### Text segment:
——

Iraqi-Kurdistan. Does the Kurdistan Regional Government have a Foreign Policy?

Term Paper, 2014

16 Pages, Grade: 1,3


Table of Contents

1. Introduction

2. Structure of the Kurdistan Regional Government

3. Development of Iraq and the Kurdistan Region since 1992

4. Role of Identity and Sovereignty
4.1 Identity
4.2 Sovereignty

5. International Relations and Foreign Policy

5.1 The Kurdistan Regional Government and Turkey

5.2 The Kurdistan Regional Government and the USA

6. Conclusion

7. Bibliography

1. Introduction

After the Iraq War in 2003 the Kurds in Iraq became more and more important for the region, and there has been a shift of their international recognition. Kurds are now, not only noticed as the victims of their hard history of oppression and misery by their occupiers, but are also noticed, as actors on their own, since the establishment of the Kurdistan Regional Government. The Question whether the KRG has a Foreign Policy or not has come up when the US diplomat Ricciardone neglected that there was a US Foreign Policy towards the Kurds. But after 2003 there has been a strong development in the KRG and its relations to other states.

In order to answer the question about Foreign Policy, first it should be looked at how the term is generally understood: “Foreign policy [...]can be characterized as the sum of official external relations conducted by an independent actor (usually a state) in international relations” (Krieger 2001 ).

——

### Data for analysis:
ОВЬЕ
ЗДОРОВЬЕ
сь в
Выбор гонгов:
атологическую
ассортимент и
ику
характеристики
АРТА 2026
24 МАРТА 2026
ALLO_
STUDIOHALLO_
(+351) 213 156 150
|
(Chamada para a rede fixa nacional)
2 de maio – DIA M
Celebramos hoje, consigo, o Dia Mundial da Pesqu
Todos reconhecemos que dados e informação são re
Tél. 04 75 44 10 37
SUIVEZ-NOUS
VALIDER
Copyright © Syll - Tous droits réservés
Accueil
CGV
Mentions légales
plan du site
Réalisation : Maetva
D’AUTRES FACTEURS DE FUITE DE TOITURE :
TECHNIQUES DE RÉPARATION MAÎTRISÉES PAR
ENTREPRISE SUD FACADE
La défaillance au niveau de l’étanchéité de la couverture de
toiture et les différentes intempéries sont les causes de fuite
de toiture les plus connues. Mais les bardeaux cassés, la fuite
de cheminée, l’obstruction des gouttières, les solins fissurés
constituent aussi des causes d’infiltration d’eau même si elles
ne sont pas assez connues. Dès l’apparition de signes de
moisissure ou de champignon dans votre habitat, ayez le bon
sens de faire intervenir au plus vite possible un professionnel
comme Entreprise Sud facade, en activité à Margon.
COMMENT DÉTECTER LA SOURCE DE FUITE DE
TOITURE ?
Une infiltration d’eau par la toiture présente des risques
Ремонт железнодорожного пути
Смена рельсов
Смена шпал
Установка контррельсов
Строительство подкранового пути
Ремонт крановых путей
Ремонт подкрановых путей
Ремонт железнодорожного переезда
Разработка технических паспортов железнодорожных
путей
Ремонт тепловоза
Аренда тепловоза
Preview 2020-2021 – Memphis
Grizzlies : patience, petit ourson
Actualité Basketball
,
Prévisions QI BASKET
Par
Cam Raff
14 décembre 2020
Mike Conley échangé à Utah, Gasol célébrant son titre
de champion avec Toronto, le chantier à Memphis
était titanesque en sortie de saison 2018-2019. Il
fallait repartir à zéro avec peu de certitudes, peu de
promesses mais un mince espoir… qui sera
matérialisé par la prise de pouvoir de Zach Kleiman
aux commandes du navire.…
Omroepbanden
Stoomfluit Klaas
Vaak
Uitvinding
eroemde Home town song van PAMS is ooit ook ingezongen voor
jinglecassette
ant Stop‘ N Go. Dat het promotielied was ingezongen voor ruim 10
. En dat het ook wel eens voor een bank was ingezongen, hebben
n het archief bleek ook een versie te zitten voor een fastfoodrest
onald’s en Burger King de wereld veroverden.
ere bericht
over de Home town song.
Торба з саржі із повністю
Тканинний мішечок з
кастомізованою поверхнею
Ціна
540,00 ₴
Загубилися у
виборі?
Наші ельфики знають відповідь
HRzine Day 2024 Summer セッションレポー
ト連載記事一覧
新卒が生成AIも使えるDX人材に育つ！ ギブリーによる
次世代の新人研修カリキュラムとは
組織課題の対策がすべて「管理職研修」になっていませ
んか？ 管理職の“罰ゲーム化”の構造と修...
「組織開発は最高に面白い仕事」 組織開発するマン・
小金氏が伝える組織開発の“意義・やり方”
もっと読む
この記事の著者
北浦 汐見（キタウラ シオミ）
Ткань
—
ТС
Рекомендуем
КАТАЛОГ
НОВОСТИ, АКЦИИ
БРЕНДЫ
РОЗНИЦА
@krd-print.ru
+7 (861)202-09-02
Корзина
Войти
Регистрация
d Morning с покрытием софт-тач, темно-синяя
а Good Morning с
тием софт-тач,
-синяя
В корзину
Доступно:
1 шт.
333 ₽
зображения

——

### Task instructions:
a - Quote the stretch of the term paper on the Kurdistan Regional Government from "5. International Relations" through "to other states.".
b - Answer these about the term paper on the Kurdistan Regional Government:
(i) In what year is the term paper dated?
(ii) Which country besides the USA has its own section on relations with the Kurdistan Regional Government?
(iii) Which US diplomat does the introduction name?
The records play no part in what comes next.

### Answers:
a -
5. International Relations and Foreign Policy

5.1 The Kurdistan Regional Government and Turkey

5.2 The Kurdistan Regional Government and the USA

6. Conclusion

7. Bibliography

1. Introduction

After the Iraq War in 2003 the Kurds in Iraq became more and more important for the region, and there has been a shift of their international recognition. Kurds are now, not only noticed as the victims of their hard history of oppression and misery by their occupiers, but are also noticed, as actors on their own, since the establishment of the Kurdistan Regional Government. The Question whether the KRG has a Foreign Policy or not has come up when the US diplomat Ricciardone neglected that there was a US Foreign Policy towards the Kurds. But after 2003 there has been a strong development in the KRG and its relations to other states.

b -
(i) 2014
(ii) Turkey
(iii) Ricciardone